The Minister of Public Safety and Solicitor General has released the province’s policy direction when it comes to the legalization of non-medical cannabis.
Mike Farnworth says British Columbians of legal age will be able to purchase non-medical cannabis through privately run retail stores or government-operated retail stores and government online sales.
B.C.’s Liquor Distribution Branch will operate a new standalone network of public retail stores and the Liquor Control and Licensing Branch will be responsible for licensing private stores and monitoring the retail sector.
In urban areas, licensed retailers will only be allowed to sell cannabis and cannabis accessories, and will be prohibited from selling other products, such as food, gas, clothing and lottery.
The criteria for determining rural sales is still under development.

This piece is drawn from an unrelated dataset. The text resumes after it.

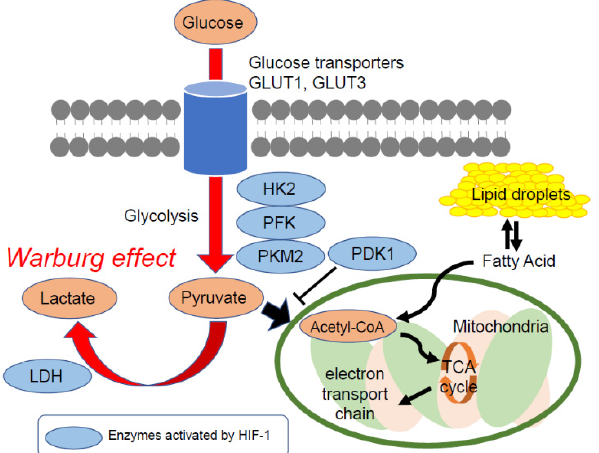
Figure 1. The Warburg effect and typical glucose metabolism in cancer cells. Cancer cells absorb higher levels of glucose than normal cells and generate energy by the non-oxidative breakdown of glucose (glycolysis). Cancer cells are generally found under hypoxic conditions, and glucose uptake and glycolytic pathway metabolisms are upregulated by hypoxia-inducible factor-1 (HIF-1). HIF-1 upregulates glucose transporter expression, such as GLUT1 and GLUT3, and increases glucose uptake. It also activates enzymes for glycolysis such as HK2, PFK, PKM2, and LDH. Lastly, HIF-1 J. Clin. Med. 2021 , 10 , 841 inhibits the pathway at the pyruvate conversion to acetyl-CoA step by activating PDK1.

This spring, the Province will launch an early registration process for individuals and businesses who are interested in applying for a cannabis retail licence.
Licences will not be issued without the support of local governments, which will have the authority to make local decisions, based on the needs of their communities.
As for personal public possession limits, adults aged 19 years and older will be allowed to possess up to 30 grams of non-medical cannabis in a public place.
Those under the legal age of 19 years will be prohibited from possessing any amount of non-medical cannabis.
Cannabis transported in a motor vehicle will need to be in a sealed package, or inaccessible to vehicle occupants.
B.C. will generally allow adults to use non-medical cannabis in public spaces where tobacco smoking and vaping are permitted.
However, to minimize child and youth exposure, smoking and vaping of non-medical cannabis will be banned in areas frequented by children, including community beaches, parks and playgrounds.
Local governments will be able to set additional restrictions, as they do now for tobacco use.
In addition, landlords and strata councils will be able to restrict or prohibit non-medical cannabis smoking and vaping at tenanted and strata properties.
B.C. will align with the proposed federal legislation and allow adults to grow up to four cannabis plants per household, but the plants must not be visible from public spaces off the property.
Home cultivation of non-medical cannabis will be banned in dwellings used as day cares and landlords and strata councils will be able restrict or prohibit home cultivation.
On the driving front, drug-impaired driving will continue to be illegal and B.C. will increase training for law enforcement in this area.
B.C. will also toughen provincial regulations to give police more tools to remove drug-impaired drivers from the road and deter drug-affected driving.
The province plans to introduce legislation in the spring legislative session to affect policy decisions.
It will also launch a public education campaign to ensure broad public awareness of the provincial rules before they come into force.